◆ Your task: Copy each line below verbatim, keeping every character, space, and line break unchanged.

▼▼▼

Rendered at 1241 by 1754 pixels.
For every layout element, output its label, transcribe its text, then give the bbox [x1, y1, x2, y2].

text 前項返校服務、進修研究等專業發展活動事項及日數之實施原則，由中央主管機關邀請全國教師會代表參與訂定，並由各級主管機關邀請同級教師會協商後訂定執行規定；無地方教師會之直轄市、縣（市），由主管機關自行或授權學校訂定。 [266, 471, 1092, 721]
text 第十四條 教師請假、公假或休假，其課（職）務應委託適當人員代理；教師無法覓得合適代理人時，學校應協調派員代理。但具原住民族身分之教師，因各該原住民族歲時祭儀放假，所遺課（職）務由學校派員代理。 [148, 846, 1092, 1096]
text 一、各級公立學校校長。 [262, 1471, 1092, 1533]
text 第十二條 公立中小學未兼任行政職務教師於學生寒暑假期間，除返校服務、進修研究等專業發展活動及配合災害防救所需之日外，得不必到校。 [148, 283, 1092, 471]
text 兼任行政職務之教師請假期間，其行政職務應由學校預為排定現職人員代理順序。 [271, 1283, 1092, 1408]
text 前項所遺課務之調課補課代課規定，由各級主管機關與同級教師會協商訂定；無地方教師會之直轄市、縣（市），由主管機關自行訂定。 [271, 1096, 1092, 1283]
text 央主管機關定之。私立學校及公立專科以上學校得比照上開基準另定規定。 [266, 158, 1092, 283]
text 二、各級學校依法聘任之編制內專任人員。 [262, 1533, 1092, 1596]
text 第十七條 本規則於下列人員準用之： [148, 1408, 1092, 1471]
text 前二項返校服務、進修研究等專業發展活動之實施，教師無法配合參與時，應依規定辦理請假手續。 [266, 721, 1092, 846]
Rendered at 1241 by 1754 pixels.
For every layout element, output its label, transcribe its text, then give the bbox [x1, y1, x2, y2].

▲▲▲

◆ The reply:
Rendered at 1241 by 1754 pixels.
For every layout element, output its label, transcribe its text, then give the bbox [x1, y1, x2, y2].

text 前項返校服務、進修研究等專業發展活動事項及日數之實施原則，由中央主管機關邀請全國教師會代表參與訂定，並由各級主管機關邀請同級教師會協商後訂定執行規定；無地方教師會之直轄市、縣（市），由主管機關自行或授權學校訂定。 [266, 471, 1092, 721]
text 第十四條 教師請假、公假或休假，其課（職）務應委託適當人員代理；教師無法覓得合適代理人時，學校應協調派員代理。但具原住民族身分之教師，因各該原住民族歲時祭儀放假，所遺課（職）務由學校派員代理。 [148, 846, 1092, 1096]
text 一、各級公立學校校長。 [262, 1471, 1092, 1533]
text 第十二條 公立中小學未兼任行政職務教師於學生寒暑假期間，除返校服務、進修研究等專業發展活動及配合災害防救所需之日外，得不必到校。 [148, 283, 1092, 471]
text 兼任行政職務之教師請假期間，其行政職務應由學校預為排定現職人員代理順序。 [271, 1283, 1092, 1408]
text 前項所遺課務之調課補課代課規定，由各級主管機關與同級教師會協商訂定；無地方教師會之直轄市、縣（市），由主管機關自行訂定。 [271, 1096, 1092, 1283]
text 央主管機關定之。私立學校及公立專科以上學校得比照上開基準另定規定。 [266, 158, 1092, 283]
text 二、各級學校依法聘任之編制內專任人員。 [262, 1533, 1092, 1596]
text 第十七條 本規則於下列人員準用之： [148, 1408, 1092, 1471]
text 前二項返校服務、進修研究等專業發展活動之實施，教師無法配合參與時，應依規定辦理請假手續。 [266, 721, 1092, 846]
Rendered at 1241 by 1754 pixels.
For every layout element, output its label, transcribe its text, then give the bbox [x1, y1, x2, y2].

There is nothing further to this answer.